** TASKS **
a) Answer these questions from the business news excerpt:
(i) Which regulator approved Virgin Australia's takeover of Skywest Airlines?
(ii) By what date must stakeholders make submissions to the ACCC about the Woolworths deal?
(iii) How large a stake does Lowe's hold in the Masters home improvement business?
b) Echo the stretch of the business news excerpt from "The Australian Competition and Consumer Commission released" through "Wesfarmers powerhouse Bunnings.".
c) Name every airline that the business news excerpt identifies by name.

*** DOCUMENT EXCERPT ***

That’s a prospect for next year, but the anticipation is significant. Launching such a vehicle in Australia would give shareholders a wide avenue to gold that bypasses Newscrest Mining, which took out main domestic rival Lihir Gold in 2010.

Virgin Australia, Skywest Airlines

Virgin Australia has won the approval of the Singaporean competition regulator to take-over Skywest Airlines with a roughly $100 million cash-and-scrip deal.

Skywest, which largely services Western Australia, is incorporated in Singapore along with Singapore Airlines, the owner of budget-carrier Tiger Airways that Virgin is gunning for a 60 per cent stake in.

Both these deals are currently before the Australian Competition and Consumer Commission, which is also considering the proposal from Qantas Airways to form a 10-year alliance with Middle Eastern carrier.

Chairman Rod Sims is expected to release the a draft determination on the Qantas deal sometime this month, with the Virgin decisions to follow in January.

Whatever the outcome, it’s clear that the shape of Australia’s aviation industry will be shaped to an extraordinary extent by our consumer watchdog over the next two months.

Woolworths

Both Qantas and Virgin will be hoping to receive a more favourable decision from the consumer watchdog than the one seemingly destined for Australia’s largest supermarket in the nation’s capital.

The Australian Competition and Consumer Commission released a statement of issues yesterday detailing its concerns over Woolworths’s proposed acquisition of the Hawker Supa IGA in the Canberra suburb of Belconnen.

The regulator said its preliminary view is that the proposed deal could result in a "substantial lessening of competition” in the area.

Stakeholders have until January 13 to make submissions to the ACCC.

It comes on the back of the regulator’s rejection of an attempt by Woolworths to pick up three hardware stores in rural Victoria, which is clearly important given the decision by Woolies to take on Wesfarmers powerhouse Bunnings.

The Australian Financial Review reports that fund managers have discovered in a meeting with Woolworths finance director Tom Pockett that the retail giant’s joint venture partner in the Masters home improvement business, US behemoth Lowe’s, might sell out of its 33 per cent stake in October or November next year.

*** End of DOCUMENT EXCERPT ***
*** PROVIDED DATA ***

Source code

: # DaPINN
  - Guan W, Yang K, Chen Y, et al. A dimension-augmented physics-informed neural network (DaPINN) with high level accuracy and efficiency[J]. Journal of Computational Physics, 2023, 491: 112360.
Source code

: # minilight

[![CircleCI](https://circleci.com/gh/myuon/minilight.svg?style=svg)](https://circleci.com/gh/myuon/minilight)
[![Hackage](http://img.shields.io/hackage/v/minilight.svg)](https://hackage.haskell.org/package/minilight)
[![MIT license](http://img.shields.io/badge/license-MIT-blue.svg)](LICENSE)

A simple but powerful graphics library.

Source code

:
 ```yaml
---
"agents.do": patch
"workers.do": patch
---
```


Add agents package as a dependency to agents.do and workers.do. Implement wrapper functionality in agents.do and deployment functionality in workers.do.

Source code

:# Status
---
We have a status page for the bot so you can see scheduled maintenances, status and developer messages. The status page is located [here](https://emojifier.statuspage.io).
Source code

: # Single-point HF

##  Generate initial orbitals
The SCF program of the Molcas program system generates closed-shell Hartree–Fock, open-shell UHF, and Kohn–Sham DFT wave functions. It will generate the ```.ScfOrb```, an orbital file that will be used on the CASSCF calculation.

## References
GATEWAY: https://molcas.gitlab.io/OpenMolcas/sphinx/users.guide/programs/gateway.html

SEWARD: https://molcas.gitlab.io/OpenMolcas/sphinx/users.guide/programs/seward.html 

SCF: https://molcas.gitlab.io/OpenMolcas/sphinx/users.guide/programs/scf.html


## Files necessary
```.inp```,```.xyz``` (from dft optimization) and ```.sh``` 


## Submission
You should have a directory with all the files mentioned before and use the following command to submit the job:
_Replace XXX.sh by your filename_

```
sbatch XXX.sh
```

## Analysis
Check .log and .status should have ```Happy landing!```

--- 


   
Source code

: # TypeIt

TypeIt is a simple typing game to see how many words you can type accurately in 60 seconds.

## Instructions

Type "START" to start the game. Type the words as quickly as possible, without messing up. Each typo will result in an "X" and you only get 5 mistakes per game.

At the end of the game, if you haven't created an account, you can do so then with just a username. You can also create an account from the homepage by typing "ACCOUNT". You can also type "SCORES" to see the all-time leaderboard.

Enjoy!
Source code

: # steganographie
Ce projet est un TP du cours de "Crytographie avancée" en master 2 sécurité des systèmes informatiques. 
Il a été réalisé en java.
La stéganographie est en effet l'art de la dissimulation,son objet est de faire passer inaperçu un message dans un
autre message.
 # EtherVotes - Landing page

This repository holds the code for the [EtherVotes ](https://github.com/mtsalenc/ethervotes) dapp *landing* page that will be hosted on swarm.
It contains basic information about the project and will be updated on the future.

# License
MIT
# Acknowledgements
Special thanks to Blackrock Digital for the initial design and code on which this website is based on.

*** End of PROVIDED DATA ***

** ANSWERS TO THE PROBLEMS **
a)
(i) The Singaporean competition regulator
(ii) January 13
(iii) 33 per cent

b)
The Australian Competition and Consumer Commission released a statement of issues yesterday detailing its concerns over Woolworths’s proposed acquisition of the Hawker Supa IGA in the Canberra suburb of Belconnen.

The regulator said its preliminary view is that the proposed deal could result in a "substantial lessening of competition” in the area.

Stakeholders have until January 13 to make submissions to the ACCC.

It comes on the back of the regulator’s rejection of an attempt by Woolworths to pick up three hardware stores in rural Victoria, which is clearly important given the decision by Woolies to take on Wesfarmers powerhouse Bunnings.

c) Virgin Australia, Skywest Airlines, Singapore Airlines, Tiger Airways, Qantas Airways